Consistency is key. Paying off debt requires consistent effort and dedication. You may encounter setbacks or obstacles along the way, but it’s important to stay focused on your goal and keep making progress.

Know your numbers. You can’t get out of debt if you don’t have a clear picture of your financial standing. You need to know exactly what you owe, who you owe it to, and how much interest you pay. Knowing our numbers allowed me to spot opportunities that allowed us to pay down our debt faster.

You need a budget. Developing a realistic budget is crucial for managing your finances effectively. Track your income and expenses to identify areas where you can cut back and allocate more towards debt repayment. Once you have a budget, stop using your bank balance to make decisions. Every dollar now has a job, so the money in your account represents your working dollars. You should be making purchasing decisions by consulting your budget.

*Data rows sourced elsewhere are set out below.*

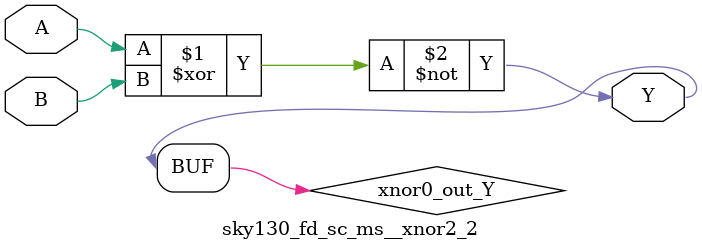
<source format=v>
/*
 * Copyright 2020 The SkyWater PDK Authors
 *
 * Licensed under the Apache License, Version 2.0 (the "License");
 * you may not use this file except in compliance with the License.
 * You may obtain a copy of the License at
 *
 *     https://www.apache.org/licenses/LICENSE-2.0
 *
 * Unless required by applicable law or agreed to in writing, software
 * distributed under the License is distributed on an "AS IS" BASIS,
 * WITHOUT WARRANTIES OR CONDITIONS OF ANY KIND, either express or implied.
 * See the License for the specific language governing permissions and
 * limitations under the License.
 *
 * SPDX-License-Identifier: Apache-2.0
*/


`ifndef SKY130_FD_SC_MS__XNOR2_2_FUNCTIONAL_V
`define SKY130_FD_SC_MS__XNOR2_2_FUNCTIONAL_V

/**
 * xnor2: 2-input exclusive NOR.
 *
 *        Y = !(A ^ B)
 *
 * Verilog simulation functional model.
 */

`timescale 1ns / 1ps
`default_nettype none

`celldefine
module sky130_fd_sc_ms__xnor2_2 (
    Y,
    A,
    B
);

    // Module ports
    output Y;
    input  A;
    input  B;

    // Local signals
    wire xnor0_out_Y;

    //   Name   Output       Other arguments
    xnor xnor0 (xnor0_out_Y, A, B           );
    buf  buf0  (Y          , xnor0_out_Y    );

endmodule
`endcelldefine

`default_nettype wire
`endif  // SKY130_FD_SC_MS__XNOR2_2_FUNCTIONAL_V

</source>
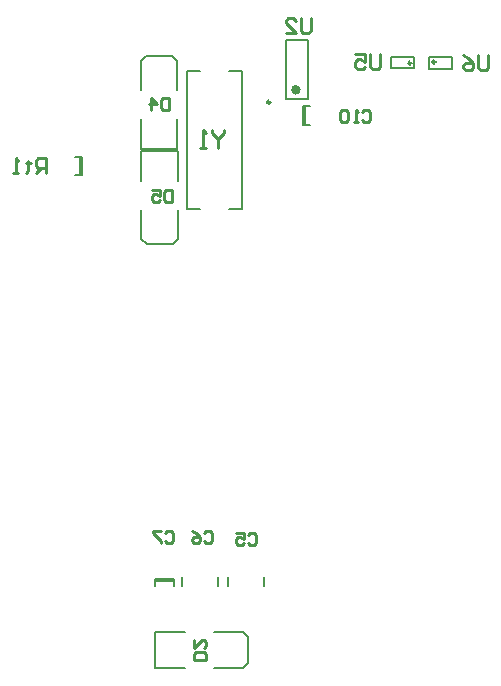
<source format=gbo>
G04 Layer_Color=32896*
%FSAX25Y25*%
%MOIN*%
G70*
G01*
G75*
%ADD67C,0.00984*%
%ADD68C,0.01575*%
%ADD69C,0.01000*%
%ADD70C,0.00787*%
%ADD72C,0.00800*%
D67*
X1587100Y1282400D02*
G03*
X1587100Y1282400I-0000492J0000000D01*
G01*
X1579100Y1282000D02*
G03*
X1579100Y1282000I-0000492J0000000D01*
G01*
X1532043Y1268954D02*
G03*
X1532043Y1268954I-0000492J0000000D01*
G01*
D68*
X1541394Y1273107D02*
G03*
X1541394Y1273107I-0000787J0000000D01*
G01*
D69*
X1457300Y1245300D02*
Y1250298D01*
X1454801D01*
X1453968Y1249465D01*
Y1247799D01*
X1454801Y1246966D01*
X1457300D01*
X1455634D02*
X1453968Y1245300D01*
X1451469Y1249465D02*
Y1248632D01*
X1452302D01*
X1450636D01*
X1451469D01*
Y1246133D01*
X1450636Y1245300D01*
X1448136D02*
X1446470D01*
X1447303D01*
Y1250298D01*
X1448136Y1249465D01*
X1545500Y1296998D02*
Y1292833D01*
X1544667Y1292000D01*
X1543001D01*
X1542168Y1292833D01*
Y1296998D01*
X1537169Y1292000D02*
X1540502D01*
X1537169Y1295332D01*
Y1296165D01*
X1538002Y1296998D01*
X1539669D01*
X1540502Y1296165D01*
X1568700Y1284998D02*
Y1280833D01*
X1567867Y1280000D01*
X1566201D01*
X1565368Y1280833D01*
Y1284998D01*
X1560369D02*
X1563702D01*
Y1282499D01*
X1562035Y1283332D01*
X1561202D01*
X1560369Y1282499D01*
Y1280833D01*
X1561202Y1280000D01*
X1562869D01*
X1563702Y1280833D01*
X1516700Y1259598D02*
Y1258598D01*
X1514701Y1256599D01*
X1512701Y1258598D01*
Y1259598D01*
X1514701Y1256599D02*
Y1253600D01*
X1510702D02*
X1508703D01*
X1509702D01*
Y1259598D01*
X1510702Y1258598D01*
X1604700Y1284598D02*
Y1280433D01*
X1603867Y1279600D01*
X1602201D01*
X1601368Y1280433D01*
Y1284598D01*
X1596369D02*
X1598036Y1283765D01*
X1599702Y1282099D01*
Y1280433D01*
X1598869Y1279600D01*
X1597202D01*
X1596369Y1280433D01*
Y1281266D01*
X1597202Y1282099D01*
X1599702D01*
X1498300Y1270299D02*
Y1266300D01*
X1496301D01*
X1495634Y1266967D01*
Y1269632D01*
X1496301Y1270299D01*
X1498300D01*
X1492302Y1266300D02*
Y1270299D01*
X1494301Y1268299D01*
X1491636D01*
X1499300Y1239599D02*
Y1235600D01*
X1497301D01*
X1496634Y1236267D01*
Y1238932D01*
X1497301Y1239599D01*
X1499300D01*
X1492636D02*
X1495301D01*
Y1237599D01*
X1493968Y1238266D01*
X1493302D01*
X1492636Y1237599D01*
Y1236267D01*
X1493302Y1235600D01*
X1494635D01*
X1495301Y1236267D01*
X1562734Y1265732D02*
X1563401Y1266399D01*
X1564734D01*
X1565400Y1265732D01*
Y1263066D01*
X1564734Y1262400D01*
X1563401D01*
X1562734Y1263066D01*
X1561401Y1262400D02*
X1560068D01*
X1560735D01*
Y1266399D01*
X1561401Y1265732D01*
X1558069D02*
X1557403Y1266399D01*
X1556070D01*
X1555403Y1265732D01*
Y1263066D01*
X1556070Y1262400D01*
X1557403D01*
X1558069Y1263066D01*
Y1265732D01*
X1510699Y1082900D02*
X1506700D01*
Y1084899D01*
X1507366Y1085566D01*
X1510032D01*
X1510699Y1084899D01*
Y1082900D01*
X1506700Y1089565D02*
Y1086899D01*
X1509366Y1089565D01*
X1510032D01*
X1510699Y1088898D01*
Y1087565D01*
X1510032Y1086899D01*
X1524734Y1124832D02*
X1525401Y1125499D01*
X1526733D01*
X1527400Y1124832D01*
Y1122167D01*
X1526733Y1121500D01*
X1525401D01*
X1524734Y1122167D01*
X1520735Y1125499D02*
X1523401D01*
Y1123499D01*
X1522068Y1124166D01*
X1521402D01*
X1520735Y1123499D01*
Y1122167D01*
X1521402Y1121500D01*
X1522735D01*
X1523401Y1122167D01*
X1509934Y1125332D02*
X1510601Y1125999D01*
X1511934D01*
X1512600Y1125332D01*
Y1122666D01*
X1511934Y1122000D01*
X1510601D01*
X1509934Y1122666D01*
X1505935Y1125999D02*
X1507268Y1125332D01*
X1508601Y1123999D01*
Y1122666D01*
X1507935Y1122000D01*
X1506602D01*
X1505935Y1122666D01*
Y1123333D01*
X1506602Y1123999D01*
X1508601D01*
X1497034Y1125532D02*
X1497701Y1126199D01*
X1499034D01*
X1499700Y1125532D01*
Y1122867D01*
X1499034Y1122200D01*
X1497701D01*
X1497034Y1122867D01*
X1495701Y1126199D02*
X1493036D01*
Y1125532D01*
X1495701Y1122867D01*
Y1122200D01*
D70*
X1529900Y1107600D02*
Y1110750D01*
X1517900Y1107650D02*
Y1110800D01*
X1493750Y1107619D02*
Y1109981D01*
X1500050Y1107619D02*
Y1109981D01*
X1493750D02*
X1500050D01*
X1493750Y1109233D02*
X1500050D01*
X1514500Y1107600D02*
Y1110750D01*
X1502500Y1107650D02*
Y1110800D01*
X1493539Y1080210D02*
Y1092415D01*
X1522870D02*
X1524642Y1090643D01*
X1522870Y1080210D02*
X1524642Y1081982D01*
Y1090643D01*
X1493539Y1092415D02*
X1503776D01*
X1493539Y1080210D02*
X1503776D01*
X1513224D02*
X1522870D01*
X1513224Y1092415D02*
X1522870D01*
X1488885Y1253239D02*
X1501090D01*
X1488885Y1282570D02*
X1490657Y1284342D01*
X1499318D02*
X1501090Y1282570D01*
X1490657Y1284342D02*
X1499318D01*
X1488885Y1253239D02*
Y1263476D01*
X1501090Y1253239D02*
Y1263476D01*
Y1272924D02*
Y1282570D01*
X1488885Y1272924D02*
Y1282570D01*
X1489110Y1252861D02*
X1501315D01*
X1499543Y1221758D02*
X1501315Y1223530D01*
X1489110D02*
X1490882Y1221758D01*
X1499543D01*
X1501315Y1242624D02*
Y1252861D01*
X1489110Y1242624D02*
Y1252861D01*
Y1223530D02*
Y1233176D01*
X1501315Y1223530D02*
Y1233176D01*
X1585058Y1284000D02*
X1592800D01*
X1585058Y1280100D02*
X1592800D01*
X1585058D02*
Y1284000D01*
X1592800Y1280100D02*
Y1284000D01*
X1468533Y1244550D02*
Y1250850D01*
X1469281Y1244550D02*
Y1250850D01*
X1466919Y1244550D02*
X1469281D01*
X1466919Y1250850D02*
X1469281D01*
X1504200Y1233300D02*
Y1279300D01*
X1522600Y1233300D02*
Y1279300D01*
X1572400Y1280400D02*
Y1284200D01*
X1580142Y1280400D02*
Y1284200D01*
X1572400D02*
X1580142D01*
X1572400Y1280400D02*
X1580142D01*
X1537457Y1289643D02*
X1544543D01*
X1537457Y1269958D02*
X1544543D01*
Y1289643D01*
X1537457Y1269958D02*
Y1289643D01*
X1542919Y1261350D02*
X1545281D01*
X1542919Y1267650D02*
X1545281D01*
X1542919Y1261350D02*
Y1267650D01*
X1543667Y1261350D02*
Y1267650D01*
D72*
X1504200Y1279300D02*
X1508500D01*
X1518300D02*
X1522600D01*
X1518300Y1233300D02*
X1522600D01*
X1504200D02*
X1508500D01*
M02*

</source>
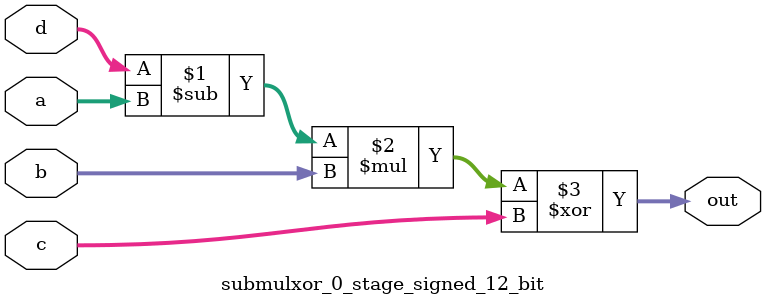
<source format=sv>
(* use_dsp = "yes" *) module submulxor_0_stage_signed_12_bit(
	input signed [11:0] a,
	input signed [11:0] b,
	input signed [11:0] c,
	input signed [11:0] d,
	output [11:0] out
	);

	assign out = ((d - a) * b) ^ c;
endmodule

</source>
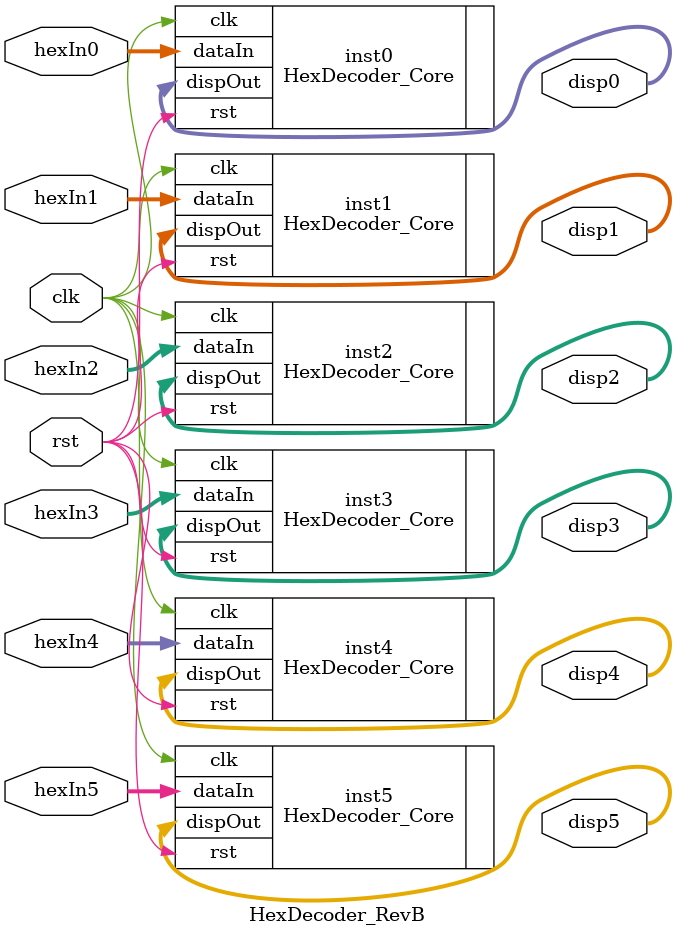
<source format=v>

module HexDecoder_RevB(clk, rst,
	hexIn0, hexIn1, hexIn2, hexIn3, hexIn4, hexIn5,
	disp0, disp1, disp2, disp3, disp4, disp5);
	
input clk, rst;
input [3:0] hexIn0, hexIn1, hexIn2, hexIn3, hexIn4, hexIn5;
output [6:0] disp0, disp1, disp2, disp3, disp4, disp5;

HexDecoder_Core inst0(
	.clk(clk),
	.rst(rst),
	.dataIn(hexIn0),
	.dispOut(disp0));
	
HexDecoder_Core inst1(
	.clk(clk),
	.rst(rst),
	.dataIn(hexIn1),
	.dispOut(disp1));
	
HexDecoder_Core inst2(
	.clk(clk),
	.rst(rst),
	.dataIn(hexIn2),
	.dispOut(disp2));
	
HexDecoder_Core inst3(
	.clk(clk),
	.rst(rst),
	.dataIn(hexIn3),
	.dispOut(disp3));
	
HexDecoder_Core inst4(
	.clk(clk),
	.rst(rst),
	.dataIn(hexIn4),
	.dispOut(disp4));
	
HexDecoder_Core inst5(
	.clk(clk),
	.rst(rst),
	.dataIn(hexIn5),
	.dispOut(disp5));
	
endmodule

</source>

Saving is just as important as paying off debt. While paying off debt is a priority, saving money for emergencies and other long-term goals is also important. This can help prevent you from going into debt again in the future.

Celebrate every milestone along your debt-free journey. You don’t have to wait until the end to celebrate your progress. Every tiny action that keeps you headed in the right direction is worth celebrating. This will keep you motivated and encourage you to continue making progress.


Paying debt is a challenging but rewarding process requiring dedication, discipline, and willingness to learn and make changes. My story shows that it’s never too late to start paying off your debt, no matter how much you owe or how long you’ve been in debt. With a solid plan, consistency, and a clear understanding of your financial situation, you can take control of your debt and achieve financial freedom.